**WHAT YOU ARE ASKED TO DO**
Copy out the entries below without any changes, starting with the line that contains "genus: Blepharis" and continuing down through the line that contains "scientific name: Baccharis halimifolia", keeping both of those lines.

**Part of a data file**
--- --- ---
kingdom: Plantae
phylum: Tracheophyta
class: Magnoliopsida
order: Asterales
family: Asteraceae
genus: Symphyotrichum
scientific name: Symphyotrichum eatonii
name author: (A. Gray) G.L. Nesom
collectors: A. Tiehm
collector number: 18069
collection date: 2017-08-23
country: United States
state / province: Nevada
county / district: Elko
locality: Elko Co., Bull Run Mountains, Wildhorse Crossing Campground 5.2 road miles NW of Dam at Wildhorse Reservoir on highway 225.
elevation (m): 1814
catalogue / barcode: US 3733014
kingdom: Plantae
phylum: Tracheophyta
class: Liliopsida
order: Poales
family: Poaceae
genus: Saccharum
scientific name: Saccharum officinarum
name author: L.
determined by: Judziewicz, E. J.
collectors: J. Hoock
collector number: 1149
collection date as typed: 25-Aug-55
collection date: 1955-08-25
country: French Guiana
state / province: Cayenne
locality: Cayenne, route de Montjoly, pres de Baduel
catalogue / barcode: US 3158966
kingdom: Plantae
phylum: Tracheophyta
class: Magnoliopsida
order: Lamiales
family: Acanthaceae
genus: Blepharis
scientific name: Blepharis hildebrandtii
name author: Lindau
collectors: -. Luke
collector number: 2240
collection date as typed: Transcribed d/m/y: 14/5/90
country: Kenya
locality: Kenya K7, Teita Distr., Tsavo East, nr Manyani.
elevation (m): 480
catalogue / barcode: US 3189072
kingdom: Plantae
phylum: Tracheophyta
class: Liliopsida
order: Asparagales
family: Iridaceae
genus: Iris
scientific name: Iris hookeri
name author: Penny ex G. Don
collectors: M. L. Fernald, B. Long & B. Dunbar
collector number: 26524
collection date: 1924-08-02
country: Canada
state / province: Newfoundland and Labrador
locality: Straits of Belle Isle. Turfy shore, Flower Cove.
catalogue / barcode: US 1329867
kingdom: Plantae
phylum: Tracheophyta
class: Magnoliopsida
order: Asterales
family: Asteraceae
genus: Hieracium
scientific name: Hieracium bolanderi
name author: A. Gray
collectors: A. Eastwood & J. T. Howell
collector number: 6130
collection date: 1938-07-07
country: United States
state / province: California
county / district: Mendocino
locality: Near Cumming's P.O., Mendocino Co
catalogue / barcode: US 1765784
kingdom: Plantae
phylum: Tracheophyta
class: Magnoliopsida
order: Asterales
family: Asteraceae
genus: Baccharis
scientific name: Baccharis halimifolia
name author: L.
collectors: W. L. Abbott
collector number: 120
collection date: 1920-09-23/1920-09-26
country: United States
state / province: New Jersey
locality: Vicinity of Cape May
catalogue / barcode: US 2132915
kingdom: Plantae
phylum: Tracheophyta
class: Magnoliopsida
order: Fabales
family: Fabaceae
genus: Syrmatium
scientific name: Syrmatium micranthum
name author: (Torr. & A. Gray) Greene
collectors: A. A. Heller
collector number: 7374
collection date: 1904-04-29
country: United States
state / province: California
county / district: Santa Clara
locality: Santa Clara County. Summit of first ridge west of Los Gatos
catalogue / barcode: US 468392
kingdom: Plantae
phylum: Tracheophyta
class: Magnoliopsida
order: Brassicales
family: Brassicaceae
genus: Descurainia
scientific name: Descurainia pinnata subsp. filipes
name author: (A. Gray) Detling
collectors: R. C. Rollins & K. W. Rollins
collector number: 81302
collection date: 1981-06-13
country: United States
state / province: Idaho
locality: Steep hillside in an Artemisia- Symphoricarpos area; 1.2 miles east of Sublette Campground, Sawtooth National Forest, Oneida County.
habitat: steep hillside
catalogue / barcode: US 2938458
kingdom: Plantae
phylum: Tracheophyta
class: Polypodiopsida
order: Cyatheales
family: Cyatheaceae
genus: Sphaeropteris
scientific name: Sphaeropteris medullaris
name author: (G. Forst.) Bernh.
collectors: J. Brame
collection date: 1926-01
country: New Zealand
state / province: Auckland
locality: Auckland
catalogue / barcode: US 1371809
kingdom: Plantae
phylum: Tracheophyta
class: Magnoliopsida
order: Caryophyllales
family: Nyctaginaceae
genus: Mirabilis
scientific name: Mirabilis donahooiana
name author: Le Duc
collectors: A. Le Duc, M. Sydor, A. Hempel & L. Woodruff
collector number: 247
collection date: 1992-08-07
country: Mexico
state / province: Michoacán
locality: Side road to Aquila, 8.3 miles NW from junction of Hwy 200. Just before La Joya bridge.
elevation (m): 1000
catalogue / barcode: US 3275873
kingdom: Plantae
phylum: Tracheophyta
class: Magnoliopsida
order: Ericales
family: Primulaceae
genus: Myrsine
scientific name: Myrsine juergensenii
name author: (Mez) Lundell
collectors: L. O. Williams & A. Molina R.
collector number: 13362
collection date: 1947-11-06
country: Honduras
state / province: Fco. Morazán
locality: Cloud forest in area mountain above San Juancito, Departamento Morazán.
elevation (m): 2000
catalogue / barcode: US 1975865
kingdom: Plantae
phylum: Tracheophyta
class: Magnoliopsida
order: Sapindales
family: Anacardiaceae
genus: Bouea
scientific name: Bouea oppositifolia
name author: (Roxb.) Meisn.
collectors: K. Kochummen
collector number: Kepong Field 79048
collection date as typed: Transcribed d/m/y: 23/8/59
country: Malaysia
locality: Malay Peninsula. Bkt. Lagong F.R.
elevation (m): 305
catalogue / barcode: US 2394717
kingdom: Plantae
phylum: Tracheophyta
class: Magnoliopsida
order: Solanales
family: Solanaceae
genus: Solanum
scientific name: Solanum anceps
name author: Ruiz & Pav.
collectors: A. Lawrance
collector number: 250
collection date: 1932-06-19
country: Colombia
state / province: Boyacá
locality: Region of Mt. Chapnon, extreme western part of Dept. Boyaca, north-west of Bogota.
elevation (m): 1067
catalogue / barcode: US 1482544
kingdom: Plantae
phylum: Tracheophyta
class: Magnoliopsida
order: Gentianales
--- --- ---
**FINAL ANSWER**
genus: Blepharis
scientific name: Blepharis hildebrandtii
name author: Lindau
collectors: -. Luke
collector number: 2240
collection date as typed: Transcribed d/m/y: 14/5/90
country: Kenya
locality: Kenya K7, Teita Distr., Tsavo East, nr Manyani.
elevation (m): 480
catalogue / barcode: US 3189072
kingdom: Plantae
phylum: Tracheophyta
class: Liliopsida
order: Asparagales
family: Iridaceae
genus: Iris
scientific name: Iris hookeri
name author: Penny ex G. Don
collectors: M. L. Fernald, B. Long & B. Dunbar
collector number: 26524
collection date: 1924-08-02
country: Canada
state / province: Newfoundland and Labrador
locality: Straits of Belle Isle. Turfy shore, Flower Cove.
catalogue / barcode: US 1329867
kingdom: Plantae
phylum: Tracheophyta
class: Magnoliopsida
order: Asterales
family: Asteraceae
genus: Hieracium
scientific name: Hieracium bolanderi
name author: A. Gray
collectors: A. Eastwood & J. T. Howell
collector number: 6130
collection date: 1938-07-07
country: United States
state / province: California
county / district: Mendocino
locality: Near Cumming's P.O., Mendocino Co
catalogue / barcode: US 1765784
kingdom: Plantae
phylum: Tracheophyta
class: Magnoliopsida
order: Asterales
family: Asteraceae
genus: Baccharis
scientific name: Baccharis halimifolia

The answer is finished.